Notice that the training time of LightGBM is significantly less than other boosting algorithms mentioned above. Let us also calculate the accuracy as well.

# testing the adaptive boosting model
lgbm_pred = lgbm_clf.predict(x_test)
# finding the accuracy
accuracy_score(y_test,lgbm_pred)

Output:

boosting-algorithm-in-machine-learning-accuracy-of-lightgbm

Again we get 75% accuracy for the LighGBM model as well.

CatBoost

CatBoost (Categorical Boosting) is an open-source software library developed by Yandex, which was released in 2017. It is also used for regression and classification problems. It also automatically converts string/object values to categorical values, apart from handling null values.

This algorithm is designed to work with categorical features and works similarly to Gradient and XGboost algorithms. Still, it has some advanced features which make it more reliable, fast, and accurate.

Let us calculate the training time and accuracy of the CatBoost algorithm on the training dataset.

# importing the classifier
from catboost import CatBoostClassifier
# starting the time
start = dt.now()

# Default parameters
cat_clf = CatBoostClassifier(iterations=100)
# training the model
cat_clf.fit(x_train,y_train)
# Ending the time after training
running_secs = (dt.now() - start)
# printing the training time
print("The training time is : ", running_secs)

Output:

boosting-algorithms-in-machine-learning-catboost-training-time

Notice that the training time of the CatBoost model is 0.351296 seconds. Let us also calculate the accuracy of the model.
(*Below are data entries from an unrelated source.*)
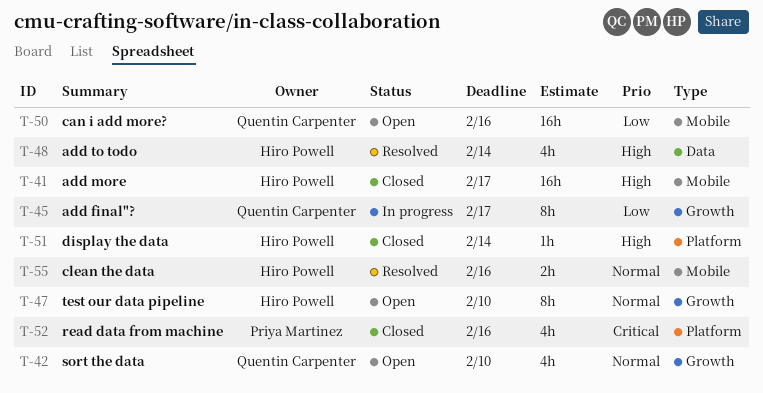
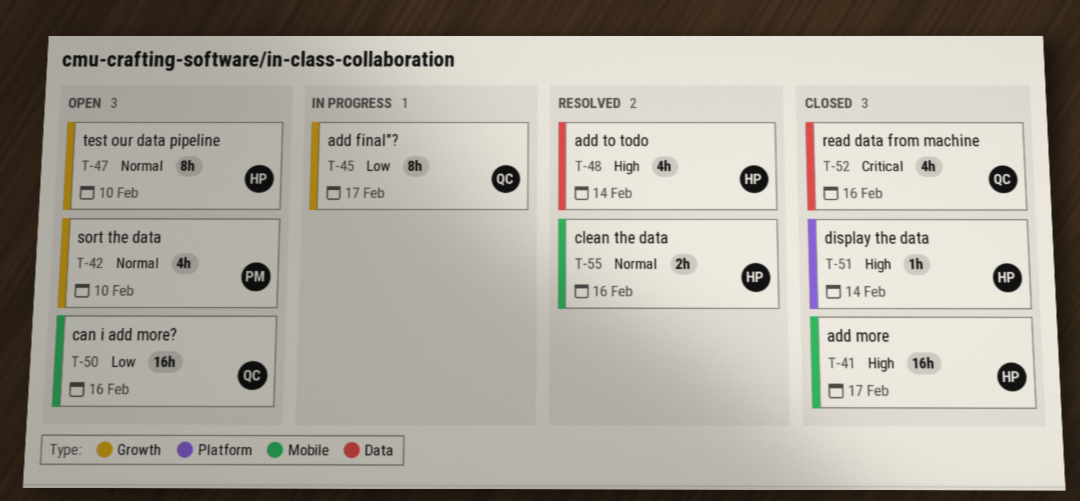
T-42, owner: Quentin Carpenter -> Priya Martinez
T-52, owner: Priya Martinez -> Quentin Carpenter
T-52, label: Platform -> Data

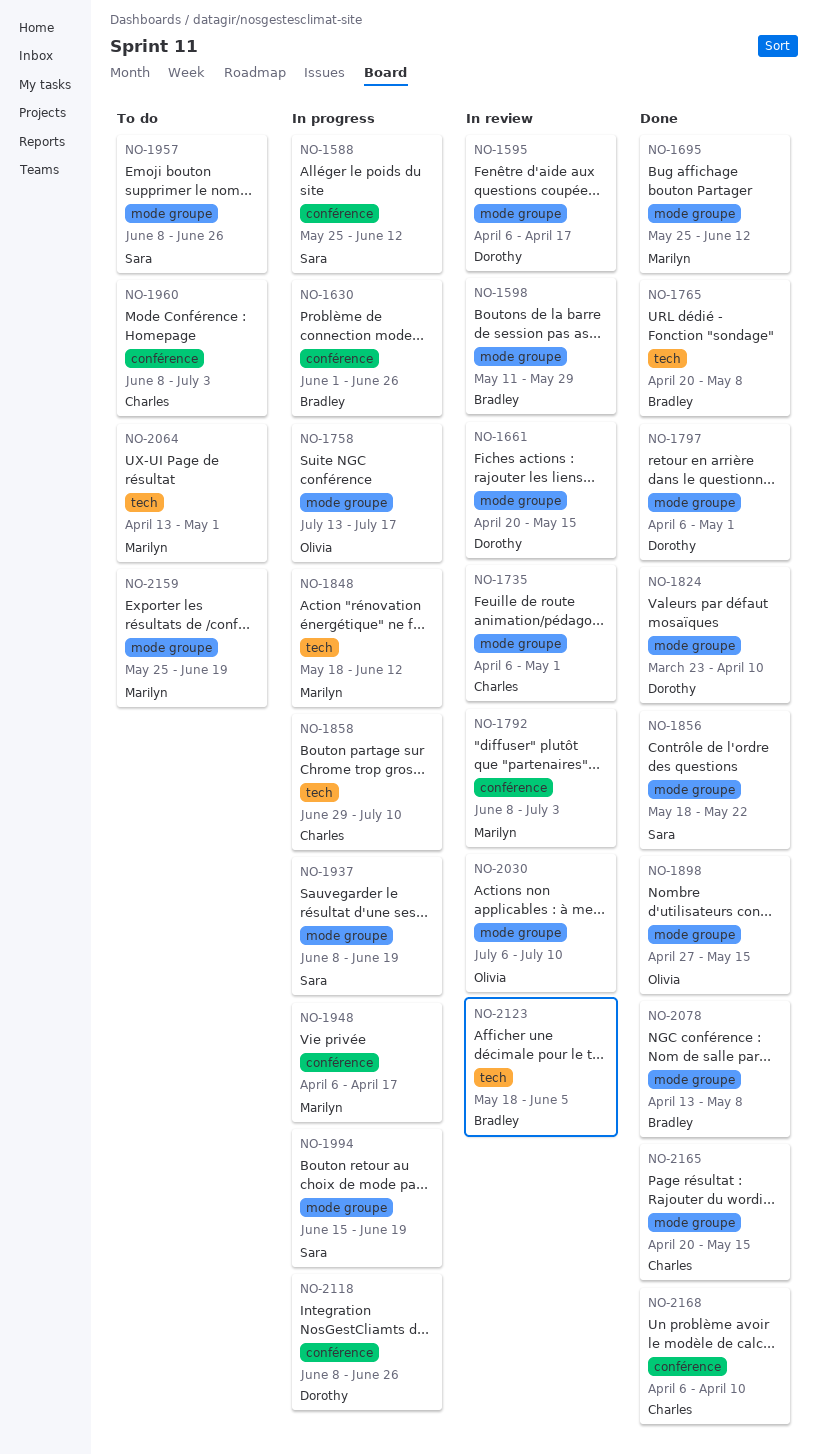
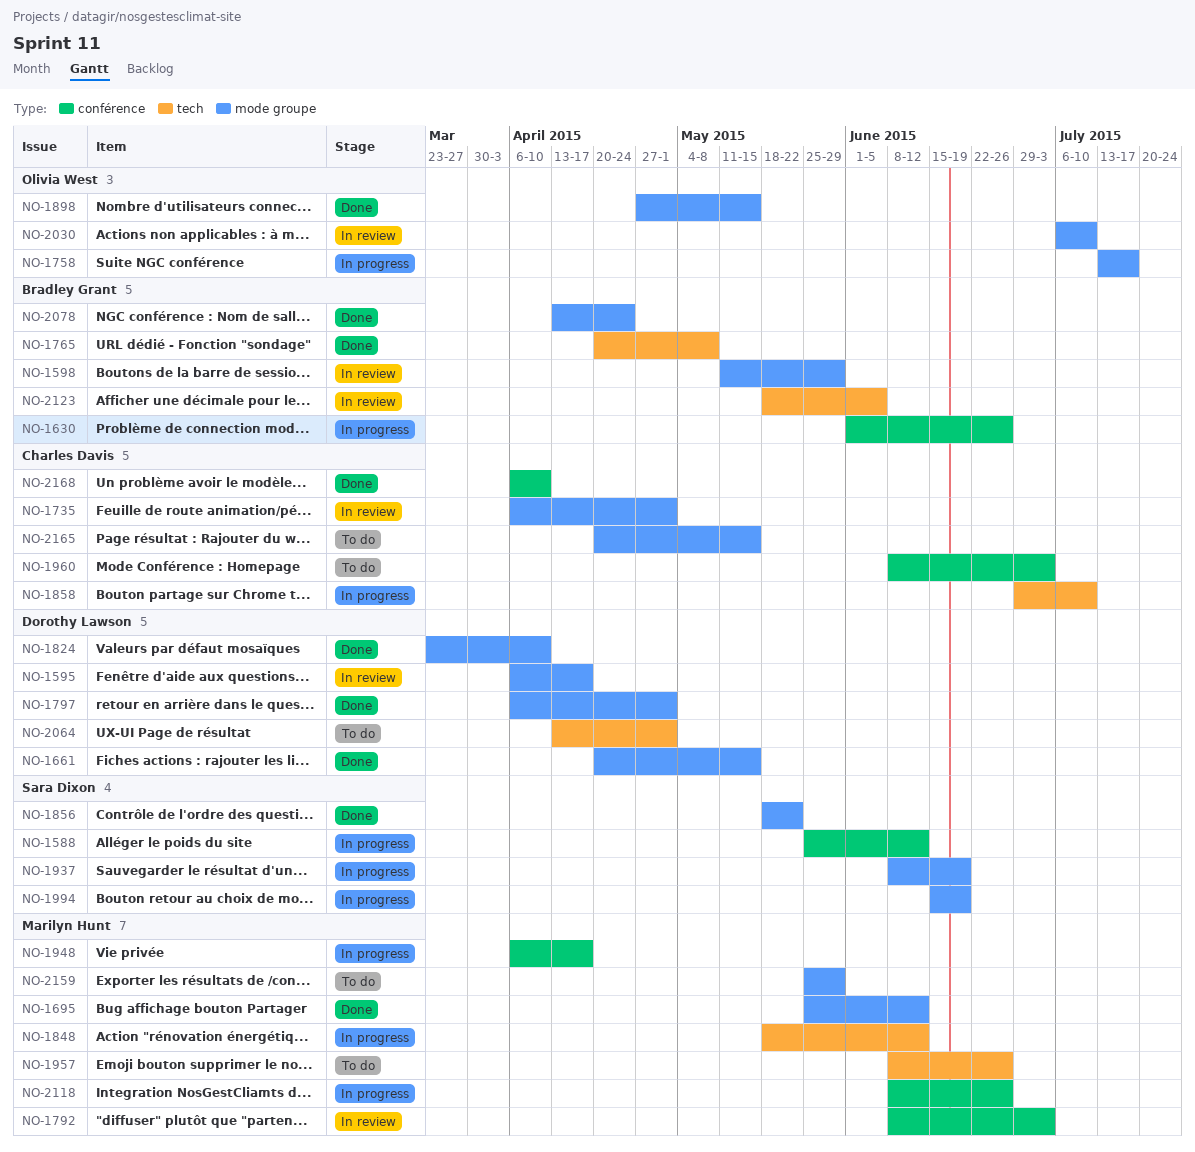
NO-1661, status: In review -> Done
NO-1957, owner: Sara Dixon -> Marilyn Hunt
NO-1957, label: mode groupe -> tech
NO-2064, owner: Marilyn Hunt -> Dorothy Lawson
NO-2078, due: May 8 -> Apr 24
NO-2118, owner: Dorothy Lawson -> Marilyn Hunt
NO-2159, due: Jun 19 -> May 29
NO-2165, status: Done -> To do

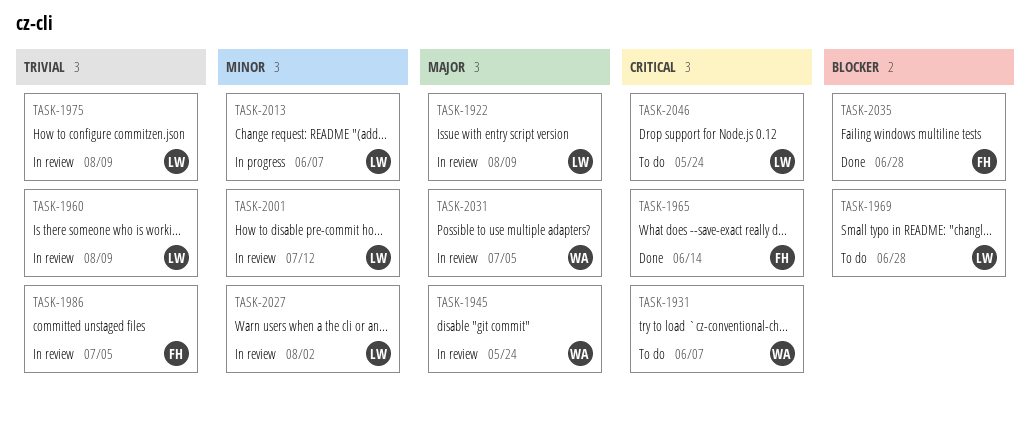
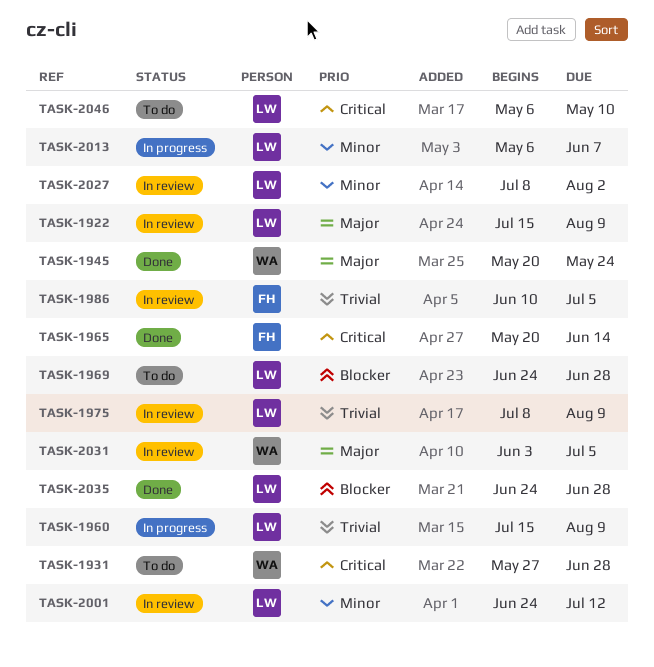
TASK-1931, due: Jun 7 -> Jun 28
TASK-1945, status: In review -> Done
TASK-1960, status: In review -> In progress
TASK-2035, owner: FH -> LW
TASK-2046, due: May 24 -> May 10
# testing the adaptive boosting model
cat_pred = cat_clf.predict(x_test)
# finding the accuracy
accuracy_score(y_test,cat_pred)

Output:

boosting

The CatBoost model also gives an accuracy score of 75%

Comparing the training time of boosting algorithms

As we saw that the accuracies of each of the boosting models were nearly the same, the only difference was in the training time. But we cannot generalize based on the observations above and say one boosting algorithm is better than the other. Because the training time and accuracy usually depend on the data we are considering. For example, one model can perform well on one dataset but not on the other set. So, the accuracy and training time results are limited to only the given dataset.

The following is the order of training time for boosting algorithms on our dataset.

boosting-algorithms-training-times

Summary

In this article, we discussed Booting in machine learning and its importance. Boosting is an ensemble learning method combining weak learners into strong learners to minimize training errors. Also, we covered some of the popular Boosting algorithms and compared them based on their training time.